Old, manual lenses...anyone else still play around with them?

I only use old MF Nikons with the D600.

In the range of lenses I use there are a handful of MF Nikons are small cheap and extraordinarily good:

Micro-Nikkor 55mm f3.5 (Compensating, PC and Ai)
Auto-Nikkor PC 105mm f2.5 (Gauss)
Auto-Nikkor 105mm f2.5 (1966 Sonnar)
Auto-Nikkor QC 135mm f2.8

And a couple that are small cheap and easily good enough:

Auto-Nikkor OC 35mm f2
Nikkor 50mm f1.4 K

With the wide angle and long telephoto there is no doubt of the superiority of modern glass but I simply do not use them, or really have any use for them. I would like a better 35mm MF lens but with the prices and sizes/weights of them I simply don't bother.

As for AF, I found that it became quite a chore to understand the automated systems and their programming. I find it far easier, far more accurate and far more repeatable to achieve the focus I want with a simple turn of a ring than I ever did with with the countless buttons and settings designed to mimic the same thing. ;)

It's the limits of a creative media that provide it's creative solutions. If you remove these limits with technology then you have a technical solution that you can use creatively, which just doesn't suit my approach. To me an alternative perspective or viewpoint is not provided by the distortion of a UWA but with creative use of my more standard focal lengths.
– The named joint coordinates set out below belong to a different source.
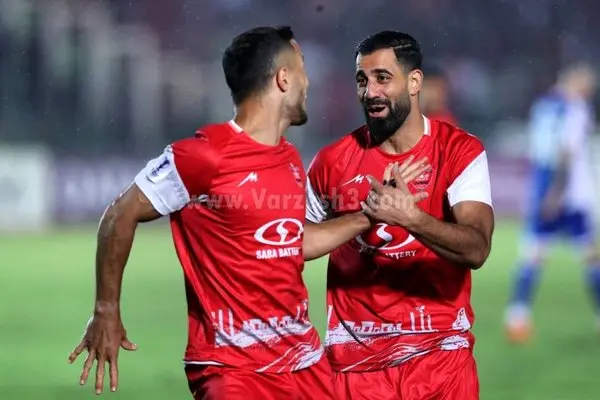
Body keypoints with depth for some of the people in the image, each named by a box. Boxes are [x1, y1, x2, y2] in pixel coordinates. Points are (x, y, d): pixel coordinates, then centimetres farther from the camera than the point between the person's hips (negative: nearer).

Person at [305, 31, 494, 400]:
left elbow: (477, 249, -18)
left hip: (440, 353, -1)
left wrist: (411, 218, -32)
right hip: (357, 358, 1)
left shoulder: (461, 151, -5)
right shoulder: (333, 161, 0)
The UWA is a technical solution with a look and feel that is always "UWA shot".

I haven't even started to get the best of my current lenses, even after 30 years, so don't think I'll be swapping them yet. :)
 
I have two E series, 50/1.8 and a 70-150/3.5 I use the zoom the most, and as I shoot static subjects and usually switch off the auto focus on my other lens, it is really not much of a problem. It would not be as easy if Nikon did not have the nonCPU lens setting and the "in-focus" indicator.
 
It was before my time but i really love the 50mm 1.8d's look. I've always wanted to get one for display purposes.
 
DSC_1812_220tag5.JPG
 
My collection of utterly useless, blur-inducing glass paperweights:

MF%20collection%20B.jpg



Oops. Sorry. I had an utterly useless, blur-inducing manual focus lens on the camera. Let me change that to an autofocus lens as we now know it's impossible to get an image in focus without the aid of modern technology.

MF%20collection.jpg

Sparky you had me howling, you are so funny!
 
I actually bought that lens form a member here. And I would give up all my other cameras to keep the F5. I got lucky with that. It is mint and as far as I can tell (photo secretary) it had only 26 rolls run through it before I got it. No longer the case. :D
 
I qualify now for this thread thanks to a AI-S 300mm f4.5 lens !

My other two manual lenses are NEW though (Zeiss Makro-Planar 100mm f2 and Voigtländer Nokton 58mm f1.4).
 
I run a portrait studio here in the Uk and my favourite lens is the Nikkor 105mm 1.8 AI. Its big, heavy (weighs a ton!), manual focus and delivers the most pin sharp results I have ever seen. I'm using it on my D700 and D800E without any problems whatsoever.
 
I just upgraded to a D7100 and I'm loving it.

Then I found a little manual lens quite by accident, and I'm burning to tell the story :tongue:

I've been wanting to try out some older lenses for a long time (because I'm a stingy bastard / because photography is a side hobby that I can't really justify spending much money on / because I don't even know what I'm doing with a camera, never mind on this forum)

So I responded to an add on the local classifieds website and on Tuesday agreed to meet a guy about a lens. I decided not to buy it (the aperture prong was stuck and the zoom was really jerky) but he had another lens in his bag, one he had not advertised. I asked if that one was for sale, to which he said he would consider offers.

It turned out to be a Tamron 24mm F2.5 Adaptall-2 lens with the Nikon Adapter. After looking it over I decided to risk it despite the focus feeling a bit stiff, but still smooth. I explained to him that I the lens would probably end up back in a drawer so I could not offer too much, that he might do better by waiting for another offer, he thought about it and accepted my offer.

And so I bough my first old, fully manual lens. (I think it dates circa 1968...)

It has been a learning experience, almost like having to learn how to take photos all over again. Am I in focus? Is the light meter giving the right values? AM I IN FOCUS?

So yesterday I went for a little sunset walk and took a bunch of Meh photos, but the star-burst effect shooting into the sun at large Aperture values really surprised me, I like the effect.

Sun-Star-2.jpg



P.S. To everyone who feels they had to have a stab at the guy who offended you so badly, enough already.